Clara di Monaci is the inheritor of her family’s estate winery in Montalcino, established in 1943. 

Her maternal grandfather purchased the Piancornello farm which is now called Corte dei Venti. 

Clara lives and breathes Brunello. 

She works hard everyday ensuring the dream of her ancestors is realized. To create legendary Brunello di Montalcino wines that tell the story of this special place in every bottle. Each vintage represents a new chapter in this grander story. 

Their Brunello di Montalcino Riserva called “Donna Elena,” is named after Clara’s daughter who will be the future owner of the estate. It’s only produced for the best vintages at around 1,000 bottles. It’s a real treat. 

The vineyards are located on slopes between 100 and 300 meters above sea level and face the south-east side which gets more sunshine in Montalcino than just about anywhere else in the area. This is great for the maturation of grapes and gives their wines mouthwatering ripe fruit. 

The vineyards also overlook the landscapes of Monte Amiata, another important micro environment factor. Monte Amiata is a tall mountain over 1700 meters above sea level. And it protects the vineyards from extreme hailstorms that could potentially destroy them. 

We hear all the time about the natural disasters that destroy the vineyards in places like Napa Valley. That simply doesn’t happen in Montalcino. 

Clara’s vineyards also lay on steep hilly terrain, rich in ferrous limestone clay, and well endowed with minerals. This soil composition is what gives it a bright red color. 

That’s why the estate’s Toscano Rosso blend is called “Le Terre Rosse” or “The Red Lands,” referring to the red sandy soils.

The inside scoop in Montalcino is that producers are seeking out this soil type. 

That’s because it produces Brunello grapes that make the wine big, powerful, perfumed, complex, and deeply concentrated. Everything that wine lovers are looking for in a Brunello.

The red soil of Montalcino is very rare. It’s only found in the Southern part of the appellation. But even then, only a few producers have access to it. 

I don’t know if Clara’s grandfather knew how rich the land was when he bought it but it appears he struck red gold.  

In this terrain and under these climatic conditions Sangiovese, trained with spurred cordon, finds one of its greatest expressions. The estate has 5 hectares of vineyards of which 2.80 hectares are Brunello. The remaining are used for making Rosso Di Montalcino and the lesser known Sant’Antimo DOC. 

5. Corte dei Venti Cellar And Vinification

The philosophy of the estate is organic farming with minimal to zero intervention in the cellar. Most of the work is really caretaking the land. 

The harvest at Corte dei Venti takes place only when the grapes have reached complete ripeness.

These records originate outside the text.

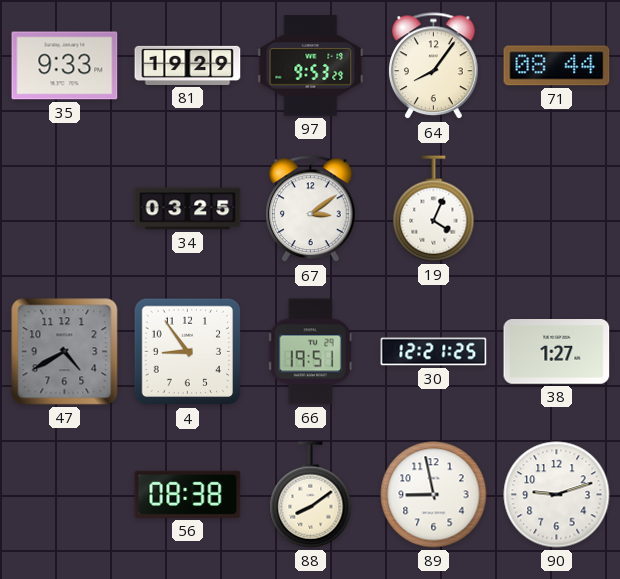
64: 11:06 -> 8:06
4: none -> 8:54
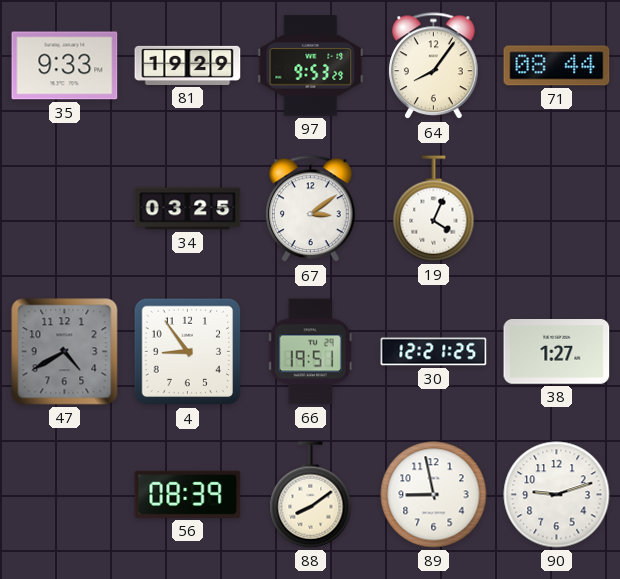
56: 08:38 -> 08:39
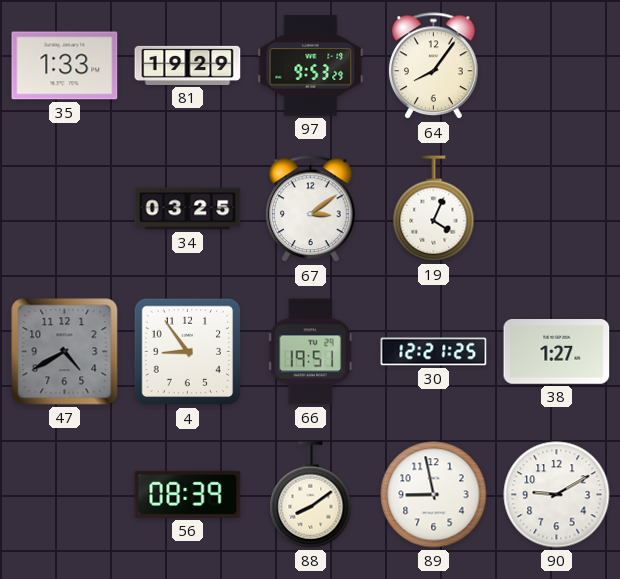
35: 9:33 -> 1:33
71: 08:44 -> none
90: 9:12 -> 9:10
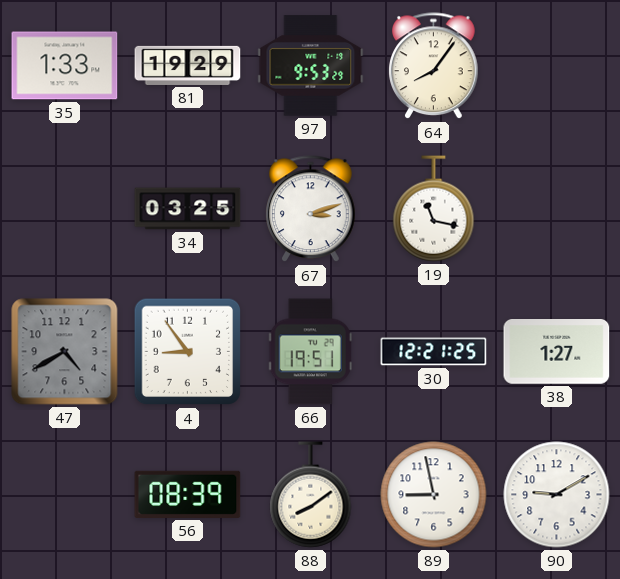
67: 3:09 -> 3:12
19: 4:04 -> 11:17
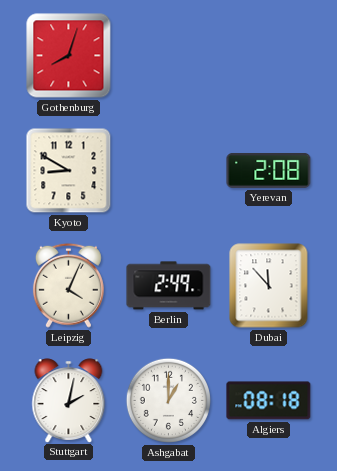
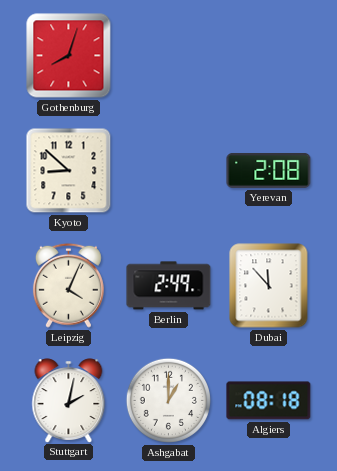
Kyoto: 8:50 -> 8:52
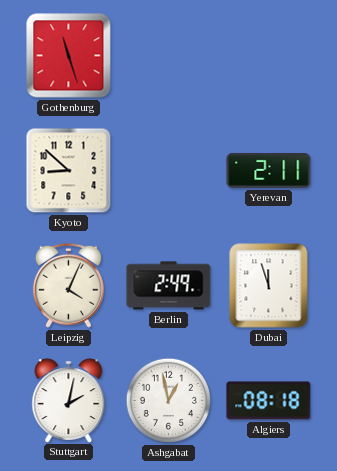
Gothenburg: 8:03 -> 11:27
Yerevan: 2:08 -> 2:11
Dubai: 11:53 -> 11:57
Ashgabat: 1:00 -> 12:58
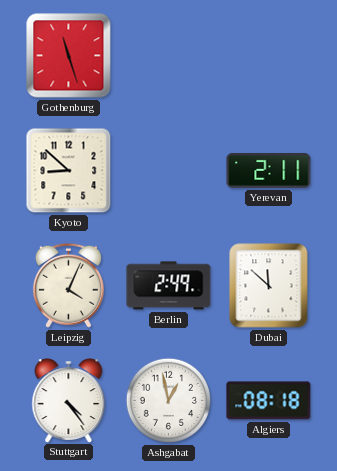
Dubai: 11:57 -> 11:52
Stuttgart: 2:02 -> 4:24
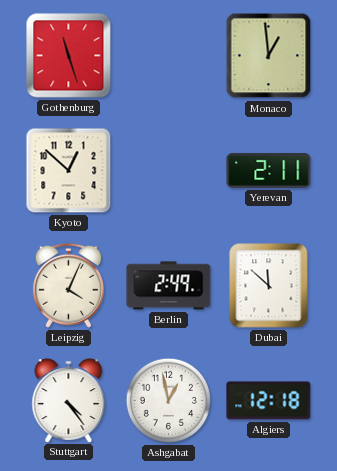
Monaco: none -> 12:59
Kyoto: 8:52 -> 12:52
Algiers: 08:18 -> 12:18
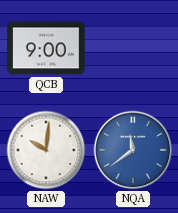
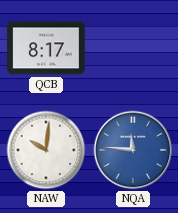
QCB: 9:00 -> 8:17
NQA: 11:39 -> 11:46
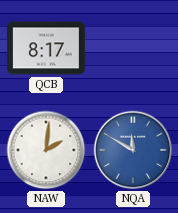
NAW: 10:01 -> 2:01
NQA: 11:46 -> 11:50
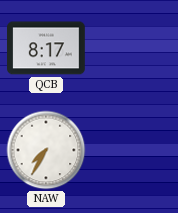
NAW: 2:01 -> 7:35
NQA: 11:50 -> none
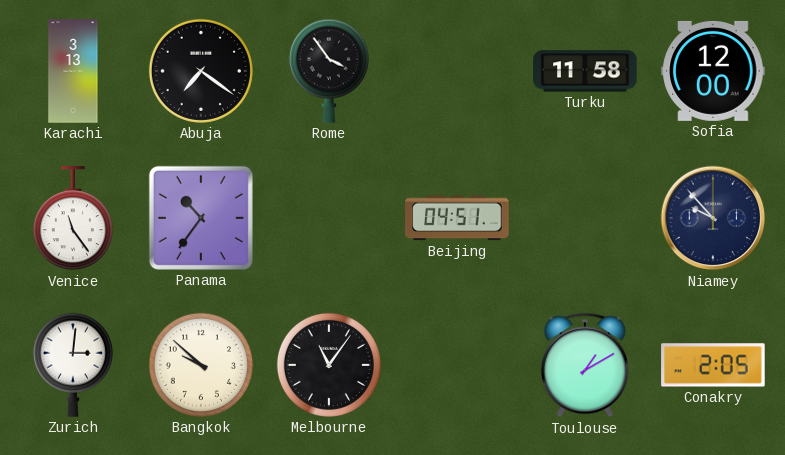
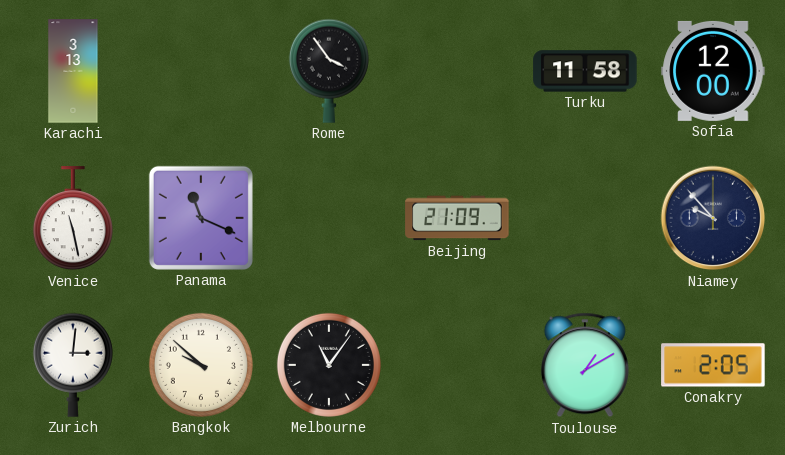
Abuja: 7:21 -> none
Venice: 11:24 -> 11:28
Panama: 10:36 -> 11:19
Beijing: 04:51 -> 21:09
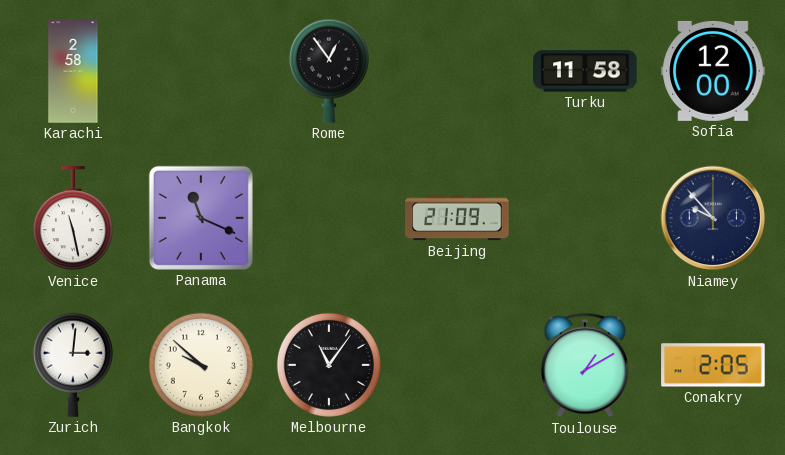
Karachi: 3:13 -> 2:58
Rome: 3:54 -> 12:54
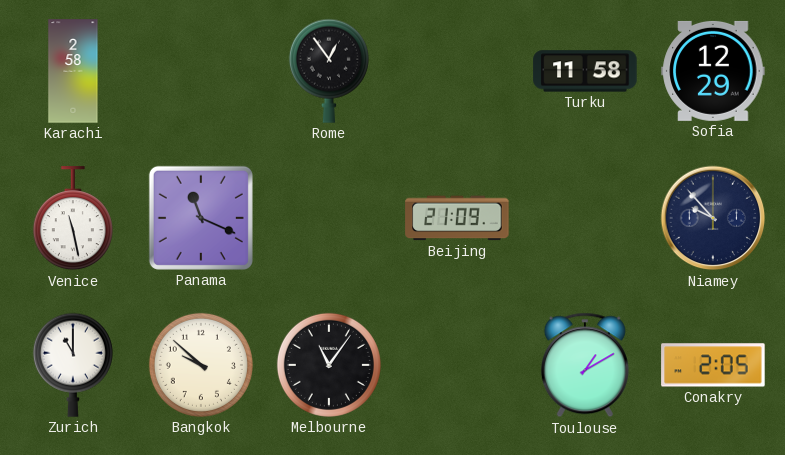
Sofia: 12:00 -> 12:29
Zurich: 3:01 -> 11:00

Each cluster is hand-picked and hand-selected for all their wines including the Brunello di Montalcino. 

This is why the estate is one of the smallest Brunello vineyards in Montalcino. It’s not by accident. It’s all about managing and controlling the vineyard by hand so the wine can reach its maximum potential. 

Most of the cellar is built underground and is temperature and humidity controlled. It’s divided into 2 distinct areas, one part for vinification in steel tanks and the other for aging in large 25 hl oak barrels. For Brunello di Montalcino large oak casks and small French barriques for Rosso di Montalcino and Sant’Antimo Rosso. 

Their cellar is where you can breath the scents of wine, which rest for a long time. The vinification takes place with soft pumping over and delestage at a controlled temperature of up to 24 ° C, with maceration on the skins, depending on the type of wine and grape variety, ranging between 12 to 28 days. The period of aging in wood is preceded by the malolactic fermentation which takes place in steel and by the natural decanting phase during the winter.

Corte dei Venti produces and bottles at the origin a limited 10,000 bottles of Brunello di Montalcino depending on the vintage. 

6. Confluence Of Nature In Montalcino

Sun, Wind, Red Lands, Slopes And Sea. The Court of the Winds represents the confluence of natures best elements in Montalcino. You’re just one sip away from tasting red gold.